::: Supplied information
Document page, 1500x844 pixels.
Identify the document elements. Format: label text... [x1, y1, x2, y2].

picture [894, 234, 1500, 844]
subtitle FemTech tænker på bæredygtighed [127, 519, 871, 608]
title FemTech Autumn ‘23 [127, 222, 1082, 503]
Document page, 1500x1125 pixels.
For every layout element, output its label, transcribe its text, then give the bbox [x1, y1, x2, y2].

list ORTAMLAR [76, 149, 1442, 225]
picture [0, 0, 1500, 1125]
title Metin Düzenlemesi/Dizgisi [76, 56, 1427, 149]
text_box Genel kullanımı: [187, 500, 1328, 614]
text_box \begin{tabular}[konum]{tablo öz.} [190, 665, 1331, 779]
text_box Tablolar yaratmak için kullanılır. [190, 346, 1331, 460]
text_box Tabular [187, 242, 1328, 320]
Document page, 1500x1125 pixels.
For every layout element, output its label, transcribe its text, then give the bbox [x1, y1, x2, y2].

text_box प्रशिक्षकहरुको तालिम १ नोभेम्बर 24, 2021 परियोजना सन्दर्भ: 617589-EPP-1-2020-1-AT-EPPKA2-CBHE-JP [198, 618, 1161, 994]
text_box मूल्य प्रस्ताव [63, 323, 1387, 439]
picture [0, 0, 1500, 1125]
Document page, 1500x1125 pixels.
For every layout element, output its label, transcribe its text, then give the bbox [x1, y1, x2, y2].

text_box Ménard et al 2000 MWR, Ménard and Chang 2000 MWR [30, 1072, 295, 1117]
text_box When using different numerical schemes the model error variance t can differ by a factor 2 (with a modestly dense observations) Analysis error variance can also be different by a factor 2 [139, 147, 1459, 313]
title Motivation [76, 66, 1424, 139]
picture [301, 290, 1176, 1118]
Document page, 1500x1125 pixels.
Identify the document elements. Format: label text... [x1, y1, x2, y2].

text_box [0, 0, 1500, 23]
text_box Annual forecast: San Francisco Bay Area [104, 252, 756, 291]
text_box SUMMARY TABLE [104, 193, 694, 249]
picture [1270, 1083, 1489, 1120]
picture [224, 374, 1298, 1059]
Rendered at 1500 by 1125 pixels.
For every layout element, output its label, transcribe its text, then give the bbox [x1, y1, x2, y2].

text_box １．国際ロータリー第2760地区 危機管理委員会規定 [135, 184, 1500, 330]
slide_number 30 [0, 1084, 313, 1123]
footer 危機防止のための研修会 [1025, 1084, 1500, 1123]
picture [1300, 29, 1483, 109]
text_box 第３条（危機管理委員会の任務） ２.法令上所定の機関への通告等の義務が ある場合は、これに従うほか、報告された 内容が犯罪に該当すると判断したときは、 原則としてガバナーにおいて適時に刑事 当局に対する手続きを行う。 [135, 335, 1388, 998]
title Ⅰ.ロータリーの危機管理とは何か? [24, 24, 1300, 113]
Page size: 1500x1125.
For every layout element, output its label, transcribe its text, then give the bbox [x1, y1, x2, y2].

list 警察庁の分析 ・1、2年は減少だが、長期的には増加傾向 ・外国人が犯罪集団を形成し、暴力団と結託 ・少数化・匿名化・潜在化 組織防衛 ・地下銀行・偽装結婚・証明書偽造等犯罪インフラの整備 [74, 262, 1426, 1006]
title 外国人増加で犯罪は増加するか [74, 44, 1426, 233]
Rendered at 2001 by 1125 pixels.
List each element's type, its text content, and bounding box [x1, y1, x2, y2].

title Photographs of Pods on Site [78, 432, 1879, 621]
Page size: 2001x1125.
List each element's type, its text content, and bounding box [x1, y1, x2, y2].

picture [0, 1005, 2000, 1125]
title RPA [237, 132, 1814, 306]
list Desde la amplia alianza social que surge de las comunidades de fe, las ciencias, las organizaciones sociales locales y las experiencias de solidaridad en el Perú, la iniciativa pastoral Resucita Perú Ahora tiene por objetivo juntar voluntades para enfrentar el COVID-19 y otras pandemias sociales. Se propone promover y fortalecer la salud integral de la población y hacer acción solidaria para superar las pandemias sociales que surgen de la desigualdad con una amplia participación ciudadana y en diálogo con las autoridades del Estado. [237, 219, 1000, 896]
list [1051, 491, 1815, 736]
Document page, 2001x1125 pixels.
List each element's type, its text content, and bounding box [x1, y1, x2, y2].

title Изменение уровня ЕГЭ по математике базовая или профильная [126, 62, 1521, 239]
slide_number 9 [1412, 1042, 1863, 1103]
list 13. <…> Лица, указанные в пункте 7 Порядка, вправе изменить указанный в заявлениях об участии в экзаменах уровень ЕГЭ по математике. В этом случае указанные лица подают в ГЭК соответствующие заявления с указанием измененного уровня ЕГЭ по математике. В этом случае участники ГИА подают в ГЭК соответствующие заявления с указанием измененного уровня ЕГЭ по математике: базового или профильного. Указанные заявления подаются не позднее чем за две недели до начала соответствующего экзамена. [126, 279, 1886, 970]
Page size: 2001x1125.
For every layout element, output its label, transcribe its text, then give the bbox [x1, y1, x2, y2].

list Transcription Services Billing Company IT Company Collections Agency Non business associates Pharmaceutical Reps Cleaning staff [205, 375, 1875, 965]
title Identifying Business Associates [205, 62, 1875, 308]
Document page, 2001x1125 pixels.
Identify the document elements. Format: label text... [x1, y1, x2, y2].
::::::
Work order: Say how many lines in the records hold the string "Rendered", please, and add no other words.

Worked solution: 2